Linked to legitimacy and environmental credibility, many supplement companies are touting the “traceability” of the ingredients used in their products. Canadian company Ascenta Health is featuring on its website and packaging a platform called “PureCheck” which allows consumers to learn specific information about ingredients in any particular bottle of supplements. Likewise, Gaia Herbs established a “Meet Your Herbs” section of its company website that allows consumers and retailers to enter in an ID number from a product’s packaging to learn about the ingredients inside and the dates they were tested for purity. The service is also available through a mobile device application.

Celebrity Endorsements

Celebrity endorsement are a tried-and-true marketing tactic of most retail products, and nutritional supplements are no exception. Athletes are a good fit for the products, in particular for energy drinks and sports supplements. Bicyclist Lance Armstrong and Derek Fisher, a basketball star, are just two of many athletes who endorse FRS Healthy Energy products. Both Kobe Bryant and LeBron James, two more basketball players, endorse the sports drink Vitamin Water. Boxer Evander Holyfield signed up as a pitchman for Gamma Pharmaceuticals, in support of a new line of supplements called Holyfield’s Choice. Meanwhile, reality TV stars Khloe and Kim Kardashian promote for GNC a diet product called QuickTrim. Self-help guru Deepak Chopra lends his name to an online store of personal care and healthcare products, which include a full line of proprietary supplements.

In a country that has created celebrity chefs and celebrity self-help gurus, it’s not surprising that a cadre of celebrity nutritionists and doctors make the rounds, too. Dr. Andrew Weil, recognizable for his bushy white beard, pitches several supplement products under his own name. A pediatrician named Dr. Alan Greene, who shows up as a go-to expert on programs like Good Morning America, launched a line of children’s supplements with supplement maker Twinlab. Andrew Lessman, a telegenic presenter with a background in chemistry, regularly hawks on the Home Shopping Network the nutritional supplements manufactured by his company ProCap Laboratories. Talk radio host Gary Null, whose career is based on his advocacy of complementary and alternative medicines, sells videos, books and, yes, a line of supplements. His supplements made the news in May 2010 when he suffered a near-death experience after consuming his own product, called the Ultimate Power Meal. As a result, Null entered into a lawsuit against the manufacturer Triarco Industries, whom he alleges put excessive amounts of Vitamin D in the product.

Web 2.0

Along with standard marketing tools, most companies have at least a basic website, and Facebook fan pages are becoming de rigueur. Meanwhile, some companies are moving into more advanced types of Web marketing.  A section on Bayer’s One-A-Day website called “My Tree Matters” allows customers (women in particular, judging by the design) to establish goals in various areas of their lives, i.e. health, career and relationships, and to set “actions” to reach those goals, thereby unlocking other parts of the site. A social networking component allows users to share goals and achievements with friends.

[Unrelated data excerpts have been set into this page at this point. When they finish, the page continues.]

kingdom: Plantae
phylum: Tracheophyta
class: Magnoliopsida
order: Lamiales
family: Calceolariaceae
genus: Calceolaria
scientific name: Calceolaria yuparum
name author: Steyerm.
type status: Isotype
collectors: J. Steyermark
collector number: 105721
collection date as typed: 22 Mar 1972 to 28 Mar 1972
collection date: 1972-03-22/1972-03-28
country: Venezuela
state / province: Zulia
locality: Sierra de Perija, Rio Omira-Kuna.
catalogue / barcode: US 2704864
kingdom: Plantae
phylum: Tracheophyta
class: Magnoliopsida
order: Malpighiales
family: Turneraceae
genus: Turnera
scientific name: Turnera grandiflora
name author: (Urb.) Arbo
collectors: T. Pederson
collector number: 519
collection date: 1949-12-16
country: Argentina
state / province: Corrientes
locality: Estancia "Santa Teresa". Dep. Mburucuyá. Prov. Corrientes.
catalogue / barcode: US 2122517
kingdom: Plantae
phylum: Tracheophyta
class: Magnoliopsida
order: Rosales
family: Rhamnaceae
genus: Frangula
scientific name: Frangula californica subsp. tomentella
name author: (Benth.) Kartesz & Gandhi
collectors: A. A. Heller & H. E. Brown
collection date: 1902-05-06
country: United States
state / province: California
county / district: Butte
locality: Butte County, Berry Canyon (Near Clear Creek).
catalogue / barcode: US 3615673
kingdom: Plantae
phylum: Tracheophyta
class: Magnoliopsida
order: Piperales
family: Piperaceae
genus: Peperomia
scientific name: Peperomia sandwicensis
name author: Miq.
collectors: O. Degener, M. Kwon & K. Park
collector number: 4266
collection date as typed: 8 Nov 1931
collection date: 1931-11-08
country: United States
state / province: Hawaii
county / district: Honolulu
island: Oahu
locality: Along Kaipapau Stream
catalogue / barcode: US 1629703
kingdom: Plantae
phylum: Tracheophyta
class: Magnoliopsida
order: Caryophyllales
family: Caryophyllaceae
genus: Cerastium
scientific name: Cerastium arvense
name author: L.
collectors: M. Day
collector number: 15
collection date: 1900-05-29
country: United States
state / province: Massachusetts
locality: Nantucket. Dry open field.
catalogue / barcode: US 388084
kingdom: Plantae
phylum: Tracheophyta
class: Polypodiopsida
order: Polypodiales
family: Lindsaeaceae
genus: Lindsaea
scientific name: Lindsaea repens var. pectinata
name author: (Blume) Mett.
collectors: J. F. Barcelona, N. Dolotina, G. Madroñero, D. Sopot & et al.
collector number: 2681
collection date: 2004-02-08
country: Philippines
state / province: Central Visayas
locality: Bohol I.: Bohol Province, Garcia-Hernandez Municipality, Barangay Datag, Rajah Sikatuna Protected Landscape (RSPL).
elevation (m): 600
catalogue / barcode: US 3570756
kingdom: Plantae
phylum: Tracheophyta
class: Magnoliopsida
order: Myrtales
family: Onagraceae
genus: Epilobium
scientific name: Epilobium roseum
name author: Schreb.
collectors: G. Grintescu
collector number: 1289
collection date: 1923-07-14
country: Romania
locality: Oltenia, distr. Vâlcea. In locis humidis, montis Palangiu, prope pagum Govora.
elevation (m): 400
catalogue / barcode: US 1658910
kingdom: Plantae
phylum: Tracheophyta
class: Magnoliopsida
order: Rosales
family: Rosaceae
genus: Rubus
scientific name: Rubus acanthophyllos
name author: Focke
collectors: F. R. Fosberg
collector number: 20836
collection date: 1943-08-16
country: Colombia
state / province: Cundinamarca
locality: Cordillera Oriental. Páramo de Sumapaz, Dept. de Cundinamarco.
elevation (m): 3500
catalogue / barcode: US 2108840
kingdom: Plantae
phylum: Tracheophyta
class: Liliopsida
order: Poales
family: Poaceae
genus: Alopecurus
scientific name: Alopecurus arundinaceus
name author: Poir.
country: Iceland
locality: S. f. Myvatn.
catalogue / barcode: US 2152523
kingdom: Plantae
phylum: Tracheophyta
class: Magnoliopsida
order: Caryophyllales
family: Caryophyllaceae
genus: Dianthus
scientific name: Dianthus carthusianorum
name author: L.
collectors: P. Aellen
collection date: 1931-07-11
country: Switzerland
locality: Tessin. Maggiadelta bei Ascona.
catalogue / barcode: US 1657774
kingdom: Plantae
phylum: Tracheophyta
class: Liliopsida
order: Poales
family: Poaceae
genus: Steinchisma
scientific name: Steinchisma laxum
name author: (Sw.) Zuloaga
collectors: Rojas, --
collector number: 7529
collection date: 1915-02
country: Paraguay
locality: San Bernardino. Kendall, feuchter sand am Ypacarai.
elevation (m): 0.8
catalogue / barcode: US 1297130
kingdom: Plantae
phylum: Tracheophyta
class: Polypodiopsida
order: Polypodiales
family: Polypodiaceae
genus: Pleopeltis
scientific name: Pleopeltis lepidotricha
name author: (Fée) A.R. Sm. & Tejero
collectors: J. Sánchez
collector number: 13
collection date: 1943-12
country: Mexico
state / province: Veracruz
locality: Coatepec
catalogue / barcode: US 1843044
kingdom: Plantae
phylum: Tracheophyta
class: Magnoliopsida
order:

Meanwhile, Nature Made has an “Ask an Expert” feature on its website that allows users to e-mail questions about health to a half-dozen features nutritionists or doctors. Presumably, individuals will receive personal responses and certain Q&A’s are posted publicly. In June 2010, Joint Juice launched a section on its website that allows users to assess their joint health profile after answering a series of 15 questions regarding Body Mass Index (BMI), diet, exercise, and other health-related areas.